Ecco l’artista che ha imparato più in cucina che in Accademia.
di Angelo Crespi
Alex Folla sembra un nickname ed è invece il nome vero di Alexandru Folla (madre rumena e padre valtellinese) nato nel 1980 a Oggiono, un piccolo paese dell’Alta Brianza. Alex vive tra Milano e Filorera, frazione di Val Masino in provincia di Sondrio, località amena con 900 abitanti, a pochi passi dal Sasso di Remenno uno dei luoghi sacri del free climbing italiano. Piuttosto che dedicarsi all’arrampicata, tra corde e chiodi, ha preferito colori e pennelli, diplomandosi all’Accademia di Brera e specializzandosi poi a Carrara con Omar Galliani e Aron Demetz.
Toscano per lavoro, collabora dal 2010 con la galleria Gestald di Pietrasanta e dal 2012 con la galleria Gagliardi di San Gimignano, è russo per matrimonio e in febbraio esordirà in piazza Rossa a Mosca, con una personale alla Triumph Gallery dove esporrà tredici pezzi riguardanti il tema dei santi rivisto in chiave contemporanea.

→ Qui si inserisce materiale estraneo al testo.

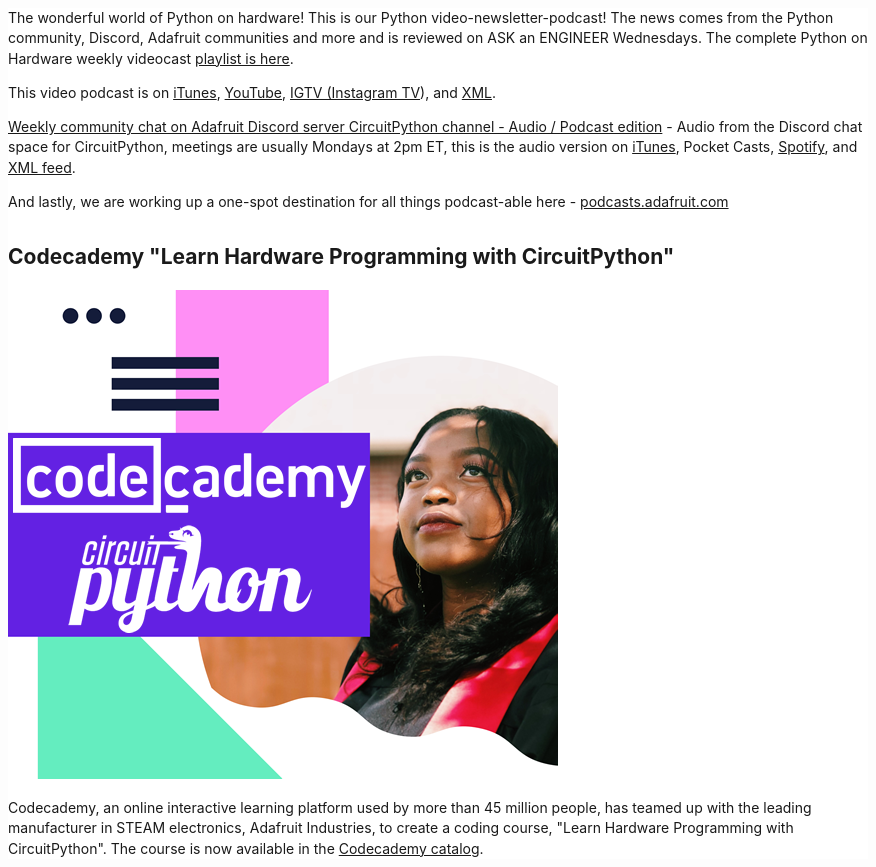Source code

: The wonderful world of Python on hardware! This is our Python video-newsletter-podcast! The news comes from the Python community, Discord, Adafruit communities and more and is reviewed on ASK an ENGINEER Wednesdays. The complete Python on Hardware weekly videocast [playlist is here](https://www.youtube.com/playlist?list=PLjF7R1fz_OOXRMjM7Sm0J2Xt6H81TdDev). 

This video podcast is on [iTunes](https://itunes.apple.com/us/podcast/python-on-hardware/id1451685192?mt=2), [YouTube](http://adafru.it/pohepisodes), [IGTV (Instagram TV](https://www.instagram.com/adafruit/channel/)), and [XML](https://itunes.apple.com/us/podcast/python-on-hardware/id1451685192?mt=2).

[Weekly community chat on Adafruit Discord server CircuitPython channel - Audio / Podcast edition](https://itunes.apple.com/us/podcast/circuitpython-weekly-meeting/id1451685016) - Audio from the Discord chat space for CircuitPython, meetings are usually Mondays at 2pm ET, this is the audio version on [iTunes](https://itunes.apple.com/us/podcast/circuitpython-weekly-meeting/id1451685016), Pocket Casts, [Spotify](https://adafru.it/spotify), and [XML feed](https://adafruit-podcasts.s3.amazonaws.com/circuitpython_weekly_meeting/audio-podcast.xml).

And lastly, we are working up a one-spot destination for all things podcast-able here - [podcasts.adafruit.com](https://podcasts.adafruit.com/)

## Codecademy "Learn Hardware Programming with CircuitPython"

[![Codecademy CircuitPython](../assets/20201027/codecademy_python.png)](https://www.codecademy.com/learn/learn-circuitpython?utm_source=adafruit&utm_medium=partners&utm_campaign=circuitplayground&utm_content=pythononhardwarenewsletter)

Codecademy, an online interactive learning platform used by more than 45 million people, has teamed up with the leading manufacturer in STEAM electronics, Adafruit Industries, to create a coding course, "Learn Hardware Programming with CircuitPython". The course is now available in the [Codecademy catalog](https://www.codecademy.com/learn/learn-circuitpython?utm_source=adafruit&utm_medium=partners&utm_campaign=circuitplayground&utm_content=pythononhardwarenewsletter).
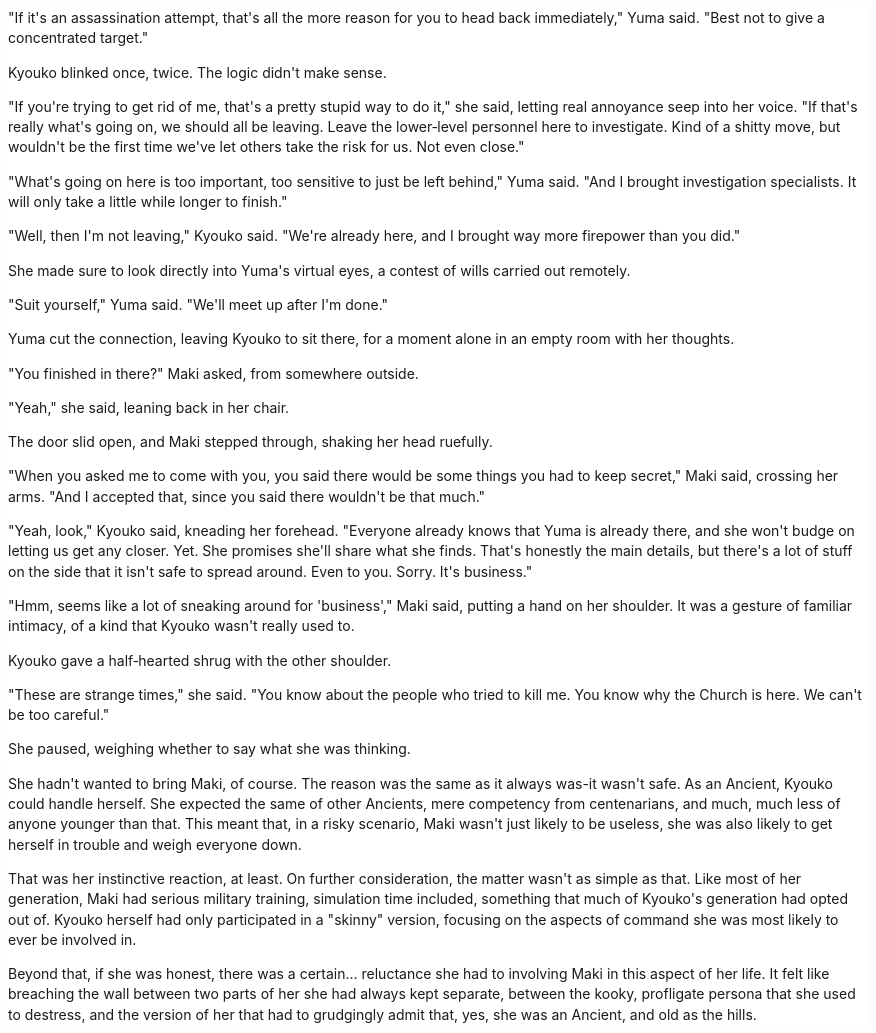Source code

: "If it's an assassination attempt, that's all the more reason for you to head back immediately," Yuma said. "Best not to give a concentrated target."

Kyouko blinked once, twice. The logic didn't make sense.

"If you're trying to get rid of me, that's a pretty stupid way to do it," she said, letting real annoyance seep into her voice. "If that's really what's going on, we should all be leaving. Leave the lower‐level personnel here to investigate. Kind of a shitty move, but wouldn't be the first time we've let others take the risk for us. Not even close."

"What's going on here is too important, too sensitive to just be left behind," Yuma said. "And I brought investigation specialists. It will only take a little while longer to finish."

"Well, then I'm not leaving," Kyouko said. "We're already here, and I brought way more firepower than you did."

She made sure to look directly into Yuma's virtual eyes, a contest of wills carried out remotely.

"Suit yourself," Yuma said. "We'll meet up after I'm done."

Yuma cut the connection, leaving Kyouko to sit there, for a moment alone in an empty room with her thoughts.

"You finished in there?" Maki asked, from somewhere outside.

"Yeah," she said, leaning back in her chair.

The door slid open, and Maki stepped through, shaking her head ruefully.

"When you asked me to come with you, you said there would be some things you had to keep secret," Maki said, crossing her arms. "And I accepted that, since you said there wouldn't be that much."

"Yeah, look," Kyouko said, kneading her forehead. "Everyone already knows that Yuma is already there, and she won't budge on letting us get any closer. Yet. She promises she'll share what she finds. That's honestly the main details, but there's a lot of stuff on the side that it isn't safe to spread around. Even to you. Sorry. It's business."

"Hmm, seems like a lot of sneaking around for 'business'," Maki said, putting a hand on her shoulder. It was a gesture of familiar intimacy, of a kind that Kyouko wasn't really used to.

Kyouko gave a half‐hearted shrug with the other shoulder.

"These are strange times," she said. "You know about the people who tried to kill me. You know why the Church is here. We can't be too careful."

She paused, weighing whether to say what she was thinking.

She hadn't wanted to bring Maki, of course. The reason was the same as it always was-it wasn't safe. As an Ancient, Kyouko could handle herself. She expected the same of other Ancients, mere competency from centenarians, and much, much less of anyone younger than that. This meant that, in a risky scenario, Maki wasn't just likely to be useless, she was also likely to get herself in trouble and weigh everyone down.

That was her instinctive reaction, at least. On further consideration, the matter wasn't as simple as that. Like most of her generation, Maki had serious military training, simulation time included, something that much of Kyouko's generation had opted out of. Kyouko herself had only participated in a "skinny" version, focusing on the aspects of command she was most likely to ever be involved in.

Beyond that, if she was honest, there was a certain… reluctance she had to involving Maki in this aspect of her life. It felt like breaching the wall between two parts of her she had always kept separate, between the kooky, profligate persona that she used to destress, and the version of her that had to grudgingly admit that, yes, she was an Ancient, and old as the hills.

La sua pittura ha il sapore antico dei grandi maestri seicenteschi (i rossi di Caravaggio), ma Alex ci tiene a sottolineare che “odora di cipolla e salsiccia” perché imparata da solo in cucina più che nelle aule dell’accademia italiana dove la figurazione spesso è bandita in favore dell’informale e del concettuale, mentre lui non disdegna neppure l’affresco alla maniera di Michelangelo. “Nel mio lavoro – spiega – è fondamentale la differenza tra realismo fotografico e realismo pittorico. Il primo riproduce ciò che la macchina fotografica ha ripreso, il secondo, quello a cui tendo, riproduce ciò che è necessario. Il resto viene suggerito all’occhio che ingannato lo visualizza. Un esempio concreto è dipingere in un viso solo la parte illuminata e lasciare che sia l’occhio a ricostruire la parte in ombra che non c’è”.
Così nelle sue varie agiografie, suggestive tele preparate a bitume, la storia dei santi viene rivista in chiave moderna, pur nella tradizione plastica dei corpi a tratti ripresi con violento realismo nella loro fragilità e vecchiezza, corpi che prefigurano “le falene” di una sua altrettanto recente serie dedicata a nudi colti nel loro disfacimento. L’iconografia del Sant’Antonio, tormentato per anni da visioni mistiche, è modernizzata in chiave psicologia: il demone proietta un’ombra sulla mente del santo e ne appanna i sensi e la coscienza per meglio tentarlo con una rapida farfalla, simbolo montaliano di bellezza e voluttà, che gli sovrasta il capo.